Note: In non-interactive mode, --import-local-gguf auto is treated as no (safe default). Use --import-local-gguf yes to explicitly opt in.

Options:

  • --model <id>: one of embeddinggemma, nomic-embed-text, all-minilm, mxbai-embed-large
  • --import-local-gguf <auto|yes|no>: default auto (interactive: prompts; non-interactive: no)
  • --import-model-name <name>: default embeddinggemma-local
  • --skip-restart: do not restart gateway
  • --openclaw-config <path>: config file path override
  • --install-watchdog: install launchd drift auto-heal watchdog (macOS)
  • --watchdog-interval <sec>: watchdog interval (default 60)
  • --reindex-memory <auto|yes|no>: memory rebuild mode (default auto)

Verify

~/.openclaw/skills/ollama-memory-embeddings/verify.sh

Use --verbose to dump raw API response on failure:

~/.openclaw/skills/ollama-memory-embeddings/verify.sh --verbose

Drift enforcement and auto-heal

Manually enforce desired state (safe to run repeatedly):

~/.openclaw/skills/ollama-memory-embeddings/enforce.sh \
  --model embeddinggemma \
  --openclaw-config ~/.openclaw/openclaw.json

Check for drift only:

~/.openclaw/skills/ollama-memory-embeddings/enforce.sh \
  --check-only \
  --model embeddinggemma

Run watchdog once (check + heal):

~/.openclaw/skills/ollama-memory-embeddings/watchdog.sh \
  --once \
  --model embeddinggemma

Install watchdog via launchd (macOS):

~/.openclaw/skills/ollama-memory-embeddings/watchdog.sh \
  --install-launchd \
  --model embeddinggemma \
  --interval-sec 60

GGUF detection scope

The installer searches for embedding GGUFs matching these patterns in known cache directories (~/.node-llama-cpp/models, ~/.cache/node-llama-cpp/models, ~/.cache/openclaw/models):

  • *embeddinggemma*.gguf
  • *nomic-embed*.gguf
  • *all-minilm*.gguf
  • *mxbai-embed*.gguf

Other embedding GGUFs are not auto-detected. You can always import manually:

ollama create my-model -f /path/to/Modelfile

Notes

  • This does not modify OpenClaw package code.

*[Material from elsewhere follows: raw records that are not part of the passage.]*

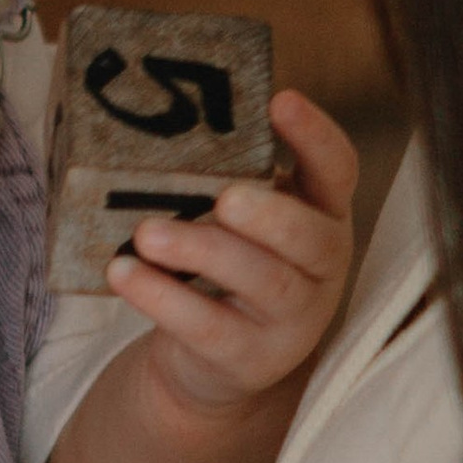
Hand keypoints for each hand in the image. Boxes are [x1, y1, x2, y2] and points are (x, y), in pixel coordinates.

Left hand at [107, 90, 359, 416]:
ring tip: (148, 234)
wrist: (211, 362)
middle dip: (268, 215)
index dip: (316, 136)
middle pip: (309, 237)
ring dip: (204, 253)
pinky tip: (125, 273)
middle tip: (225, 197)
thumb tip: (160, 128)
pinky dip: (164, 299)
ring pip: (262, 282)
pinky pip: (209, 327)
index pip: (338, 170)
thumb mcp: (239, 221)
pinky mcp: (250, 358)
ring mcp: (292, 319)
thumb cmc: (225, 265)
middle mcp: (321, 266)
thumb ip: (222, 182)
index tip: (280, 99)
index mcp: (322, 215)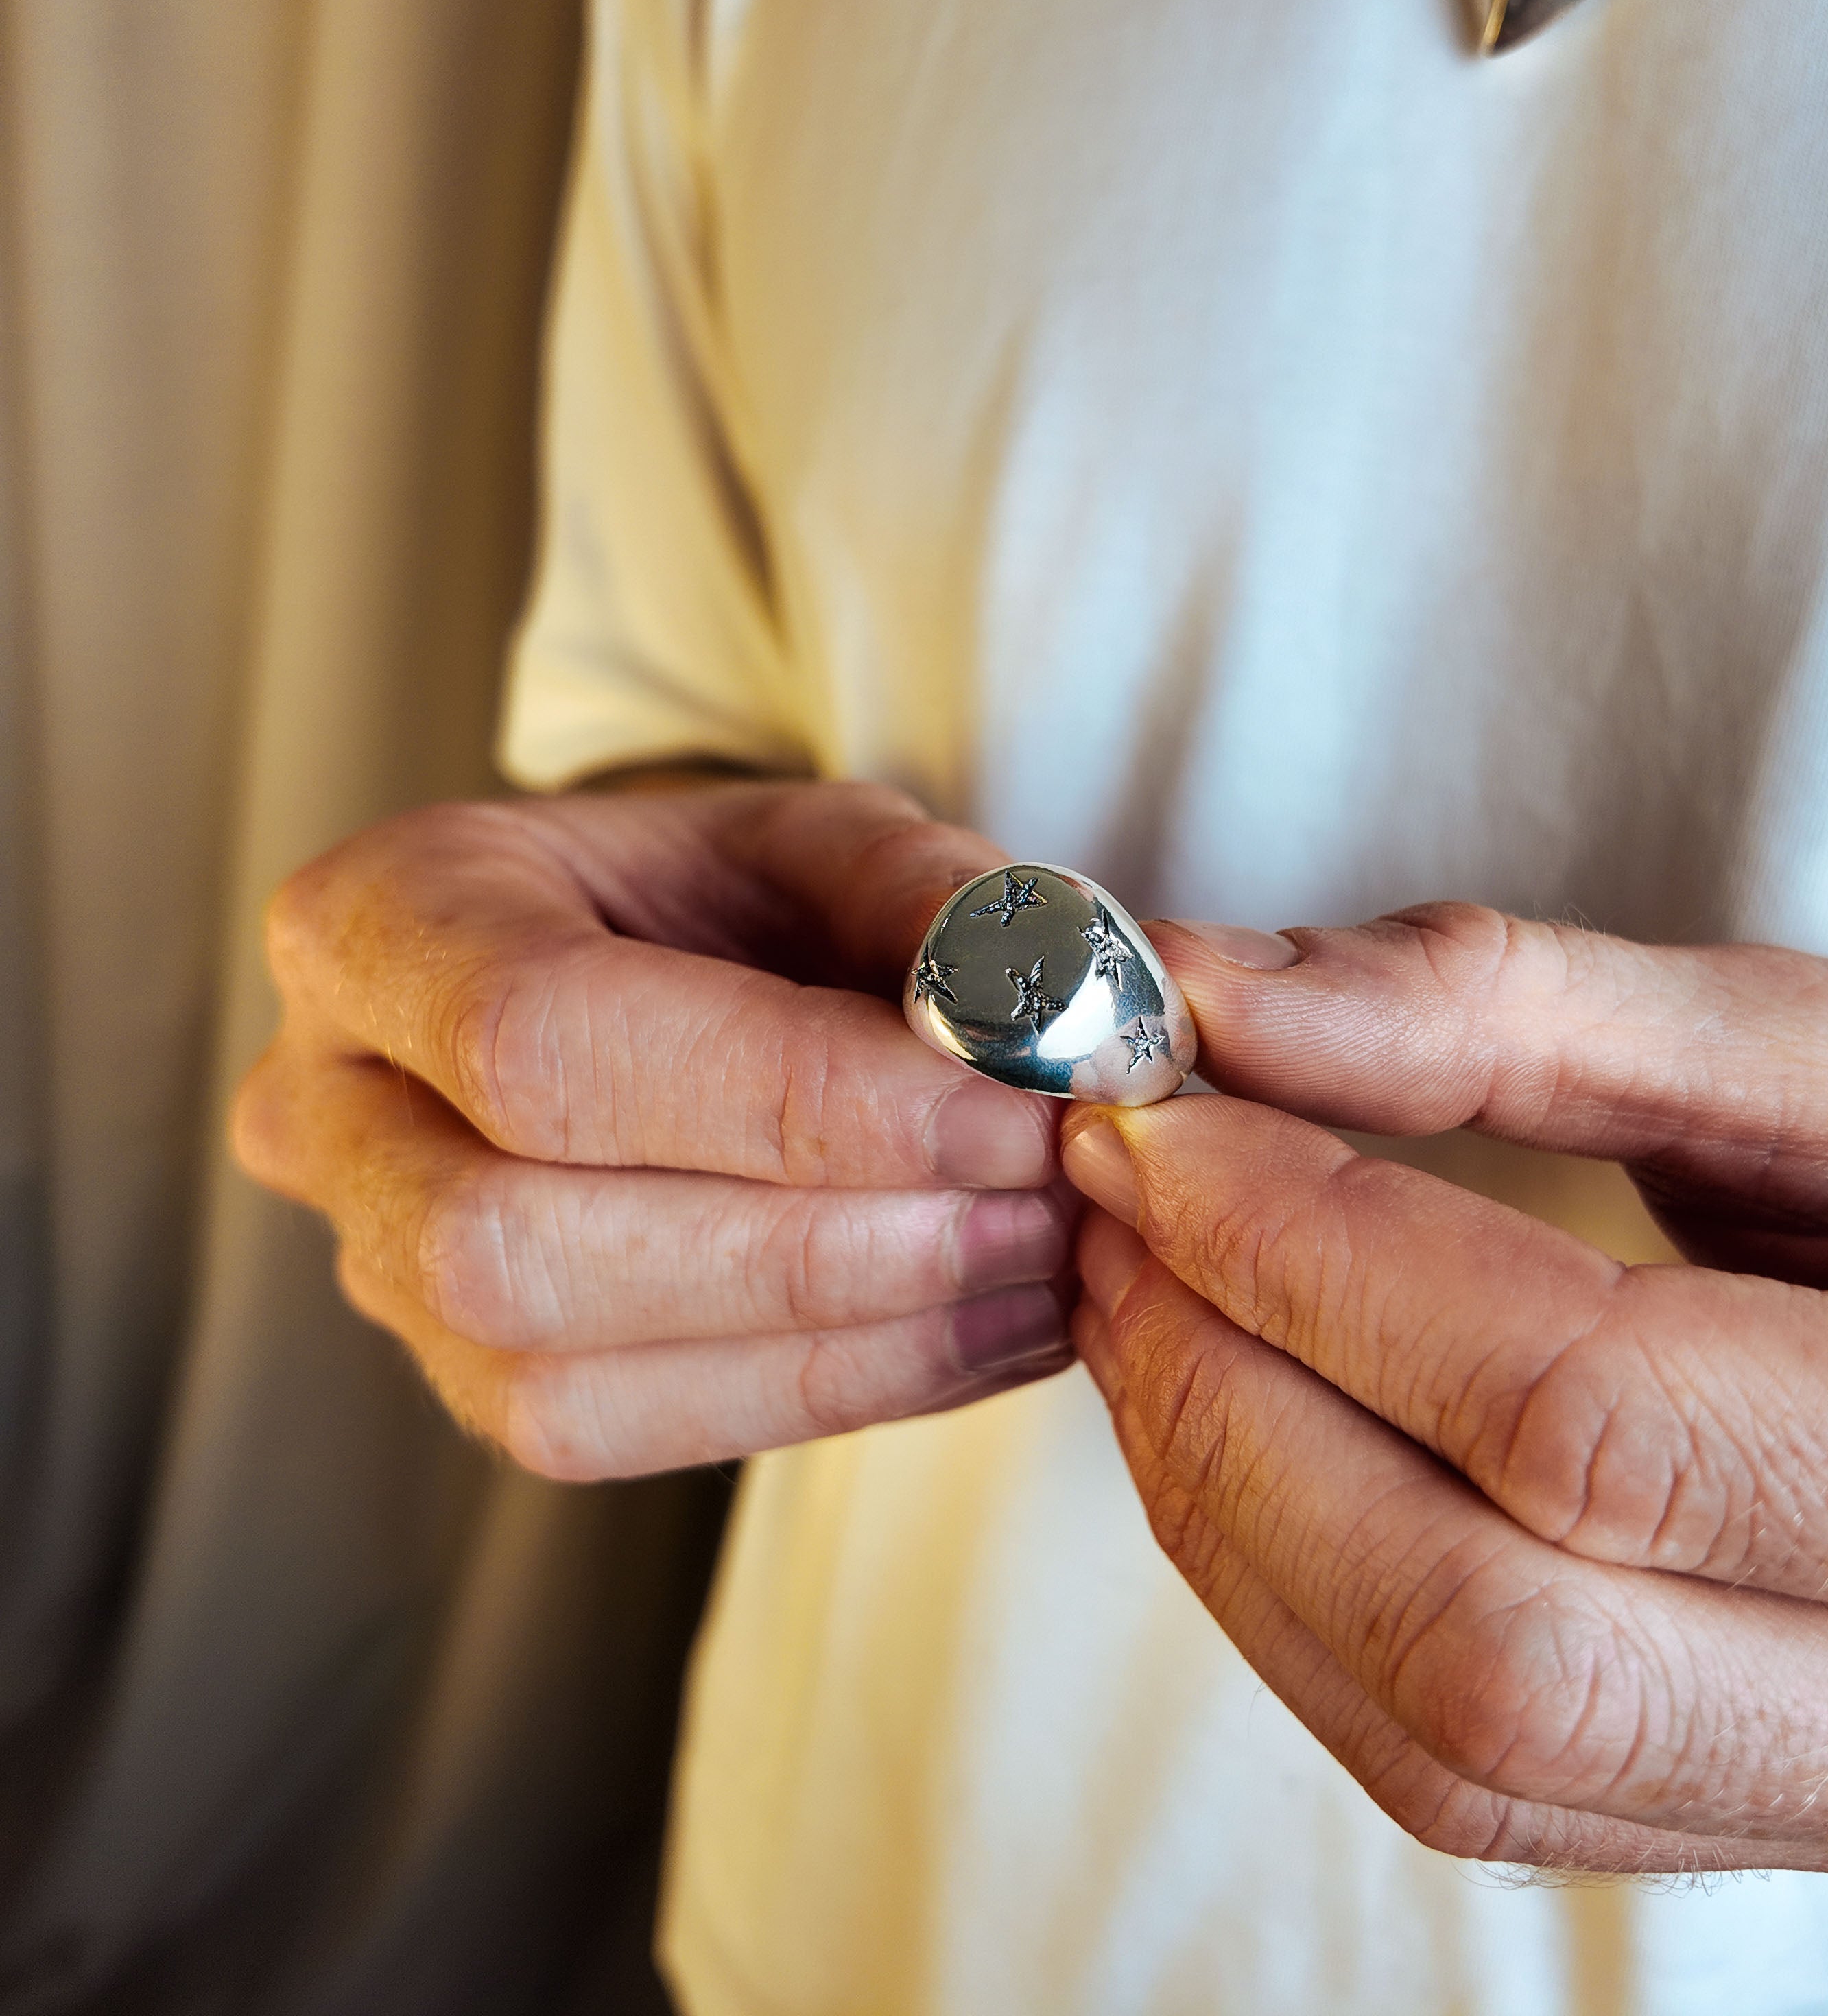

It only updates user config.
  • A timestamped backup of config is written before changes.
  • If no local GGUF exists, install proceeds by pulling the selected model from Ollama.
  • Model names are normalized with :latest tag for consistent Ollama interaction.
  • If embedding model changes, rebuild/re-embed existing memory vectors to avoid retrieval mismatch across incompatible vector spaces.
  • With --reindex-memory auto, installer reindexes only when the effective embedding fingerprint changed (provider, model, baseUrl, apiKey presence).
  • Drift checks require a non-empty apiKey but do not require a literal "ollama" value.
  • Config backups are created only when a write is needed.
  • Legacy schema fallback is supported: if agents.defaults.memorySearch is absent, the enforcer reads known legacy paths and mirrors writes to preserve compatibility.